▶ PROBLEM DESCRIPTION: In how many lines of the listing below does "lists" appear? Give only the figure.

▶ DATA TO USE:
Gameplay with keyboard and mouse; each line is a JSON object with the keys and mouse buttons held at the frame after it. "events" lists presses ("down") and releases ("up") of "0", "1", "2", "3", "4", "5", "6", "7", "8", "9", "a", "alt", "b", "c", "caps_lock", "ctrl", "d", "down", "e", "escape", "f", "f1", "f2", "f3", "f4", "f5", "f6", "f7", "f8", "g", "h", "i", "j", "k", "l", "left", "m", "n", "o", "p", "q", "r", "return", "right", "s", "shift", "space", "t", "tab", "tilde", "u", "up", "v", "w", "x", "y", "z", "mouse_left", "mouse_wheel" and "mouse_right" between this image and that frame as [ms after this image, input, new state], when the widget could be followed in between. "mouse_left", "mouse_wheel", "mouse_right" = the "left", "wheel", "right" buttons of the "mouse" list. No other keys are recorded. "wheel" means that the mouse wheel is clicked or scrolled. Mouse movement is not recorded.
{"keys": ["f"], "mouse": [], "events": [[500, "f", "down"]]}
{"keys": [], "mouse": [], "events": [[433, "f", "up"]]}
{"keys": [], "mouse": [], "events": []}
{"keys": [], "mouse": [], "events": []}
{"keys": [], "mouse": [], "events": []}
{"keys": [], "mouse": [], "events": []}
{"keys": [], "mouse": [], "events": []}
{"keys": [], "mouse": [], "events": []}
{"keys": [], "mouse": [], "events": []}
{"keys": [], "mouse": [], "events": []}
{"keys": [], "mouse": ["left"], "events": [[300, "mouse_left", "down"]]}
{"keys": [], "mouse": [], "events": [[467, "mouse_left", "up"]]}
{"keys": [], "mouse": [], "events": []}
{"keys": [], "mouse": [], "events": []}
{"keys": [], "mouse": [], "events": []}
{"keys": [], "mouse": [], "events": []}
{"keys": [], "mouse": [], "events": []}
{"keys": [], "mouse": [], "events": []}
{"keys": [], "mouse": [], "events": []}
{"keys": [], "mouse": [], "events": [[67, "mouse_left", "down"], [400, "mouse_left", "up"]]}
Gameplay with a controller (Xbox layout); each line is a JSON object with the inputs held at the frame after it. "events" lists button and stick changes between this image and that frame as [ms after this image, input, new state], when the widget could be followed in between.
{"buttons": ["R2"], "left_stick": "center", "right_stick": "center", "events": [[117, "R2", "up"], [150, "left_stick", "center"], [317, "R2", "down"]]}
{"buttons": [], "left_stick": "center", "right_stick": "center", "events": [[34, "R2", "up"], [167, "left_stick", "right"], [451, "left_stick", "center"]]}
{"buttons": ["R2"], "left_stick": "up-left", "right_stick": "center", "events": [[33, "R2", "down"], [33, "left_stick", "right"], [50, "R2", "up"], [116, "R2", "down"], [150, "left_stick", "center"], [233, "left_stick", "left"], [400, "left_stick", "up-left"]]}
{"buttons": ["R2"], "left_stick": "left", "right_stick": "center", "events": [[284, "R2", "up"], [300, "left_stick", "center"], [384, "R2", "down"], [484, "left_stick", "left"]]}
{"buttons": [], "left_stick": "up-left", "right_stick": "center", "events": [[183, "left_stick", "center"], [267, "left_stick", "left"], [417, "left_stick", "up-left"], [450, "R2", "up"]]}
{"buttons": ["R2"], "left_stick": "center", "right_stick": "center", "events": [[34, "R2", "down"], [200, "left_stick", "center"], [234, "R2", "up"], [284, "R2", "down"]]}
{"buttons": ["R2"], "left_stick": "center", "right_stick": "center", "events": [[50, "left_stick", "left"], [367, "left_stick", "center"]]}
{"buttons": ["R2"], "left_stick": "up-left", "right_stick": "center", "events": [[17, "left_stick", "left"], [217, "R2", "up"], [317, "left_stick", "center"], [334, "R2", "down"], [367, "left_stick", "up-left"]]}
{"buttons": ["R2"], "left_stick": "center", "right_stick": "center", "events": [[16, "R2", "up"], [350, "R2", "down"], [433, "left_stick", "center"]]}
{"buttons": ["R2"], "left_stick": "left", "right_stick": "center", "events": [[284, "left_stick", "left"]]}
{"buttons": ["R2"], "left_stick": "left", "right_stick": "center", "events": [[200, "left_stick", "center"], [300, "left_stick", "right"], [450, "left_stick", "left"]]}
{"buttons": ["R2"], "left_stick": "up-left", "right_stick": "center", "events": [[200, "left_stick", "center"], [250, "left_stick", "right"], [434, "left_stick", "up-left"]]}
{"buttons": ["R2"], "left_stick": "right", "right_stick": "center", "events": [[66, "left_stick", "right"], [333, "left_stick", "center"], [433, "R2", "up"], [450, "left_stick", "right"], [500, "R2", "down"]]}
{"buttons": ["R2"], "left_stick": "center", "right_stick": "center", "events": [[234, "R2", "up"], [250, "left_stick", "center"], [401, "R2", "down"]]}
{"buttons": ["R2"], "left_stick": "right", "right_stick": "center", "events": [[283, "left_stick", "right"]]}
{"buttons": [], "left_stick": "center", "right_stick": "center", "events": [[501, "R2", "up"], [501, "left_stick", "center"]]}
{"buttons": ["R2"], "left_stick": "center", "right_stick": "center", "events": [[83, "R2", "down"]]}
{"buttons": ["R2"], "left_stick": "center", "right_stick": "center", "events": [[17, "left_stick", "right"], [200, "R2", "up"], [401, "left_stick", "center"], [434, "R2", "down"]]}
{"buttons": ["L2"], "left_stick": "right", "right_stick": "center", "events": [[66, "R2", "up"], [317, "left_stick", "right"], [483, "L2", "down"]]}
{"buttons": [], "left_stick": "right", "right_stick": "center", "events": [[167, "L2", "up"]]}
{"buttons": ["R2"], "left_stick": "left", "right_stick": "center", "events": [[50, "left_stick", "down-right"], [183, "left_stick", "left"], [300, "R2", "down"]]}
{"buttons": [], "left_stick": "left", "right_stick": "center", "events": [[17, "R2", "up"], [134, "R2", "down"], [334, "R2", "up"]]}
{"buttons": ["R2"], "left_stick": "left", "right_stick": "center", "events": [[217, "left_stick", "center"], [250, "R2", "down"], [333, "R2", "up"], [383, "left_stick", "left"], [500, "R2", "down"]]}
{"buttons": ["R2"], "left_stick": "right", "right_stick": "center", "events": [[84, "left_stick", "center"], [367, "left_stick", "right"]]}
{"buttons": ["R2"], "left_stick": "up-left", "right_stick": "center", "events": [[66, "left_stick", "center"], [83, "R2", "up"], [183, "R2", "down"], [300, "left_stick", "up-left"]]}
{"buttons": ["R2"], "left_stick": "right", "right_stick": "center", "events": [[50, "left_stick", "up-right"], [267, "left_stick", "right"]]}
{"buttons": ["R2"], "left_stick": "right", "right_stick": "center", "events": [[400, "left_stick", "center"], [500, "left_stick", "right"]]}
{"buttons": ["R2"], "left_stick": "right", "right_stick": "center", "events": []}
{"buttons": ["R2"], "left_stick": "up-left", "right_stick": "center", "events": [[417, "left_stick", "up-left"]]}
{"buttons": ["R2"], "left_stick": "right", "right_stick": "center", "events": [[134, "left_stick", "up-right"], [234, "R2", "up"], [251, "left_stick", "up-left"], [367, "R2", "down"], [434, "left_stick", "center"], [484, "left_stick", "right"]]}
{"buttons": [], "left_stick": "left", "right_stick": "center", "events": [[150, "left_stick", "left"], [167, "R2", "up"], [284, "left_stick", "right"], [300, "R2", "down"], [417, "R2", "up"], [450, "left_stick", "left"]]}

▶ ANSWER SECTION: 2